● **TEXT FOR ANALYSIS**
== Segment start ==

Brickhill said that there was a wealth of talent in Africa in all music genres, but “infrastructure is inexistent” and States have a very lax view about the notion of copyright and compensation for creators. “Building the infrastructure is the priority [in Africa] because you need the fundamentals before you develop,” he added. “Besides, the attitude of States is patronising and meaningless to creators on the ground. As a result, much in the sector is done from the bottom up.”

Paul Brickhill
He added, “There is no association to defend their rights. A dream of ours, a goal actually, is to create an organisation that represents our songwriters and composers and recognise their contribution to society and to the economy.”

And since “poverty is the biggest problem facing the music industry as a whole in Africa” many artists are faced with no other choice than leaving their countries to try to live of their art. As a result, “a large part of the value added to music in Africa takes place in Europe or the US” where African artists can find proper infrastructures to record and play.

“We export musicians and we import CDs,” said Brickhill. “It is the wrong way to do it. It is in no way how Africa can sustain its economy.”

== Segment end ==

● **INPUT DATA**

== Segment start ==

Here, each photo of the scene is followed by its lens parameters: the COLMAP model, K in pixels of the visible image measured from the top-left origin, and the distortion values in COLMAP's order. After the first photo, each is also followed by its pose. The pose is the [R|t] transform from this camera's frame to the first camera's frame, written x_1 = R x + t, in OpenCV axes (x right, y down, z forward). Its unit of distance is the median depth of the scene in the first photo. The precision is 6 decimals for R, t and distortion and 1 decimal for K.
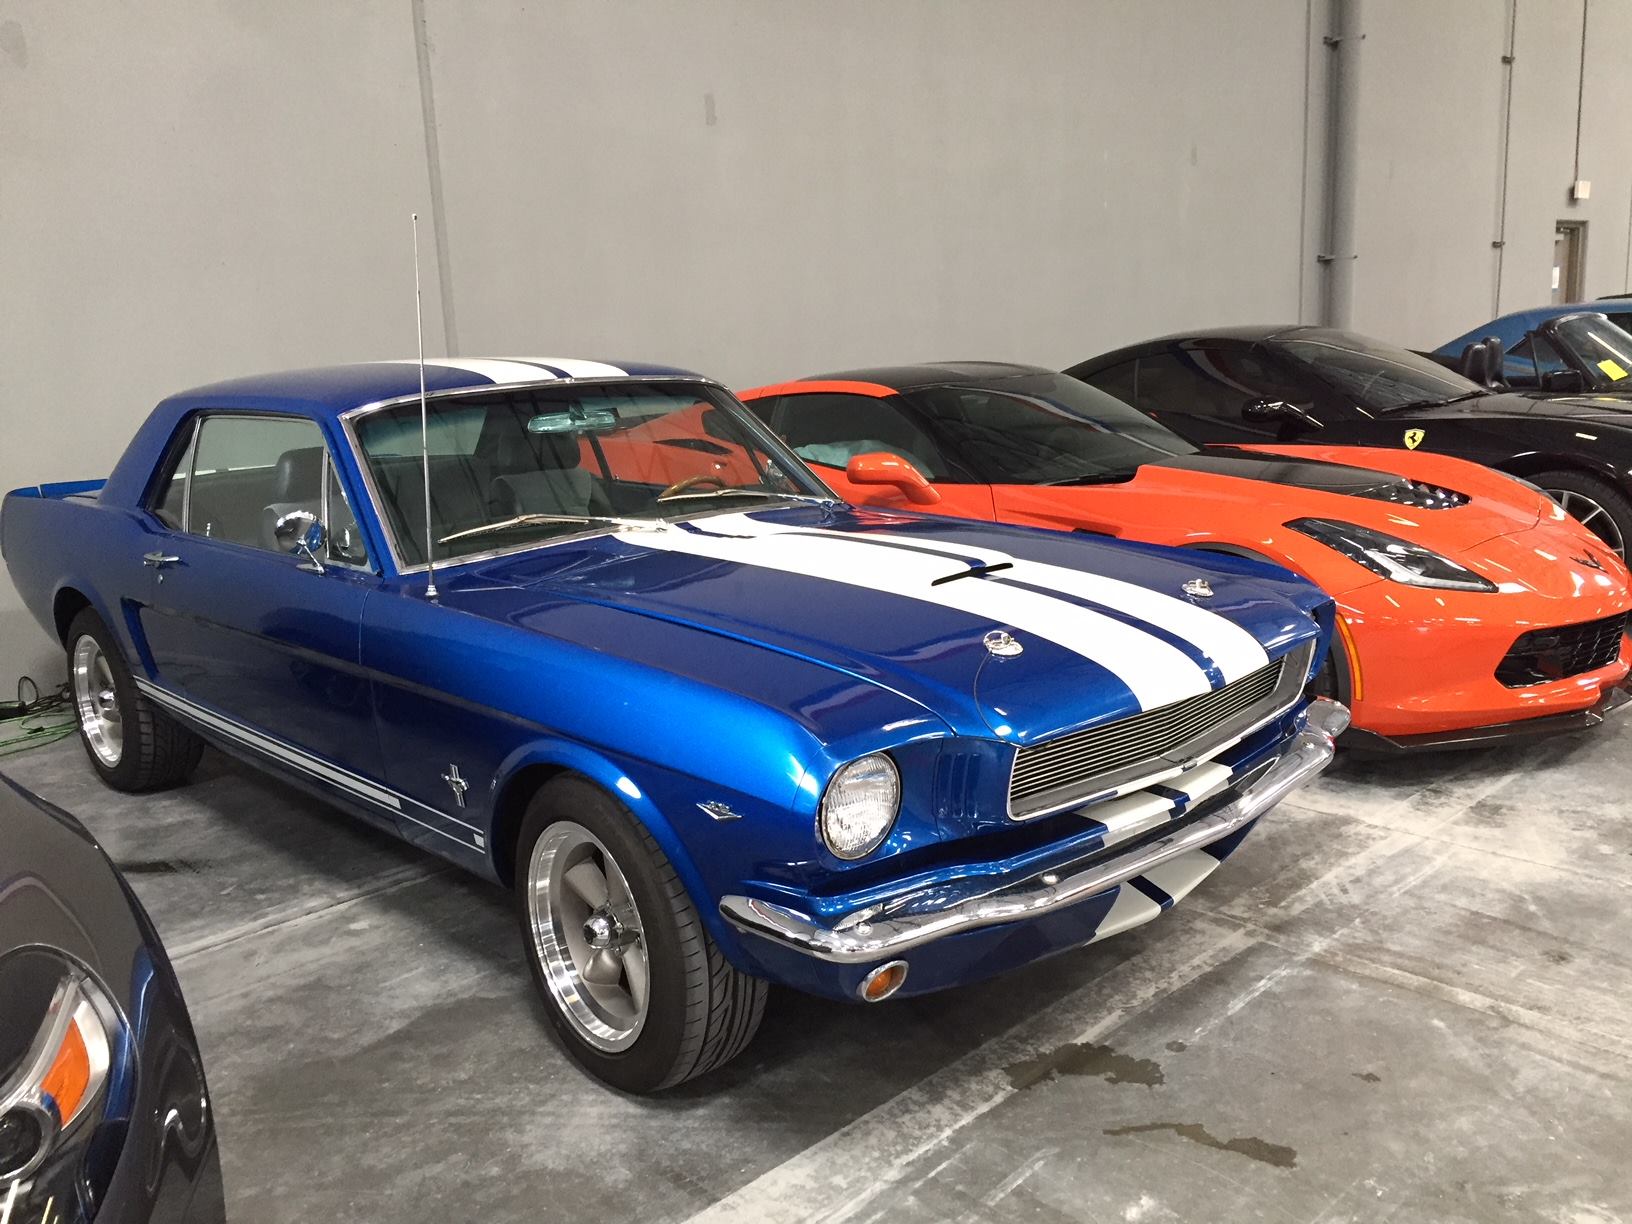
lens RADIAL K [[1379.6, 0, 816.5], [0, 1379.6, 615.6], [0, 0, 1]] dist [0.058795, -0.059606]
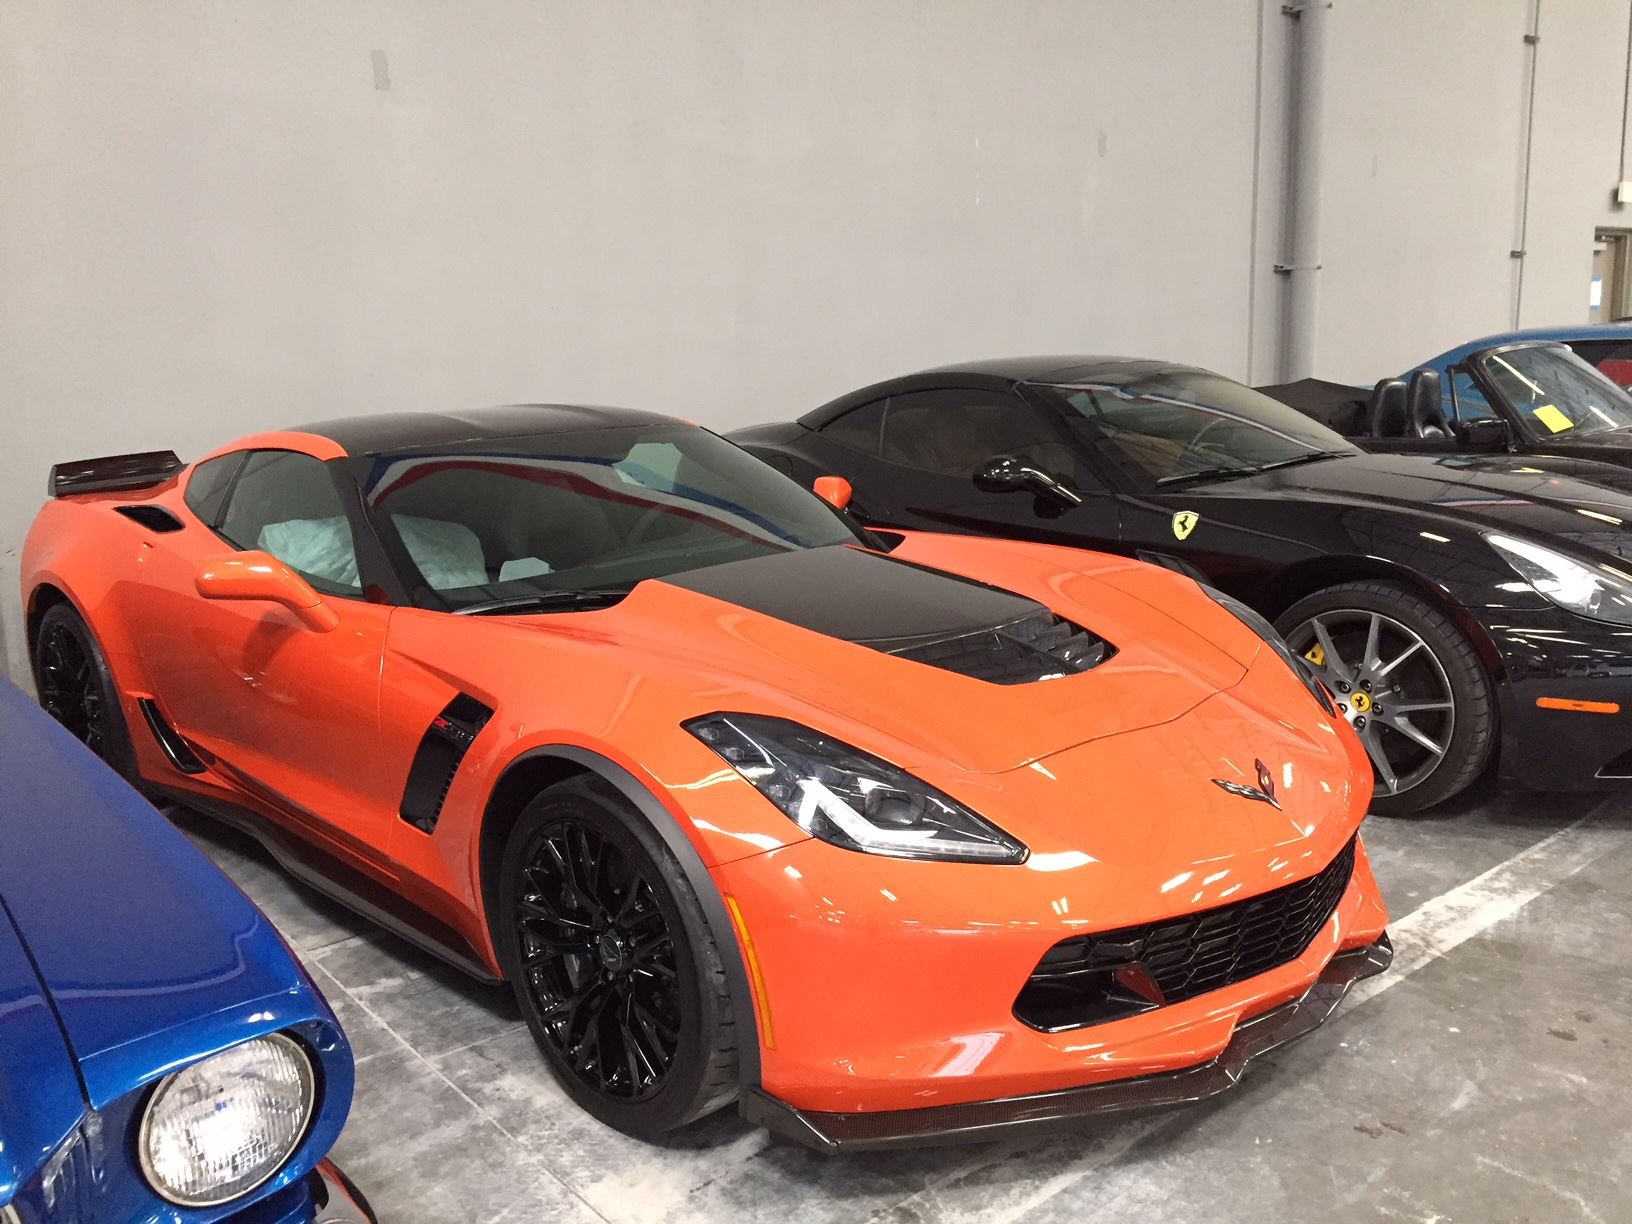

== Segment end ==

● **ASSIGNED TASK A**
Write out the part of the passage on Africa's music industry that opens with the words containing "Paul Brickhill" and closes with "record and play.".
● **ASSIGNED TASK B**
In the passage on Africa's music industry, turn the paragraph beginning "And since" into a short bulleted list that keeps its main facts.

● **EXPECTED OUTPUT A**
Paul Brickhill
He added, “There is no association to defend their rights. A dream of ours, a goal actually, is to create an organisation that represents our songwriters and composers and recognise their contribution to society and to the economy.”

And since “poverty is the biggest problem facing the music industry as a whole in Africa” many artists are faced with no other choice than leaving their countries to try to live of their art. As a result, “a large part of the value added to music in Africa takes place in Europe or the US” where African artists can find proper infrastructures to record and play.

● **EXPECTED OUTPUT B**
- Poverty is the biggest problem facing the music industry as a whole in Africa.
- Because of this, many artists have no choice but to leave their countries to try to make a living from their art.
- As a result, a large part of the value added to African music is created in Europe or the US, where African artists can find proper infrastructure for recording and playing.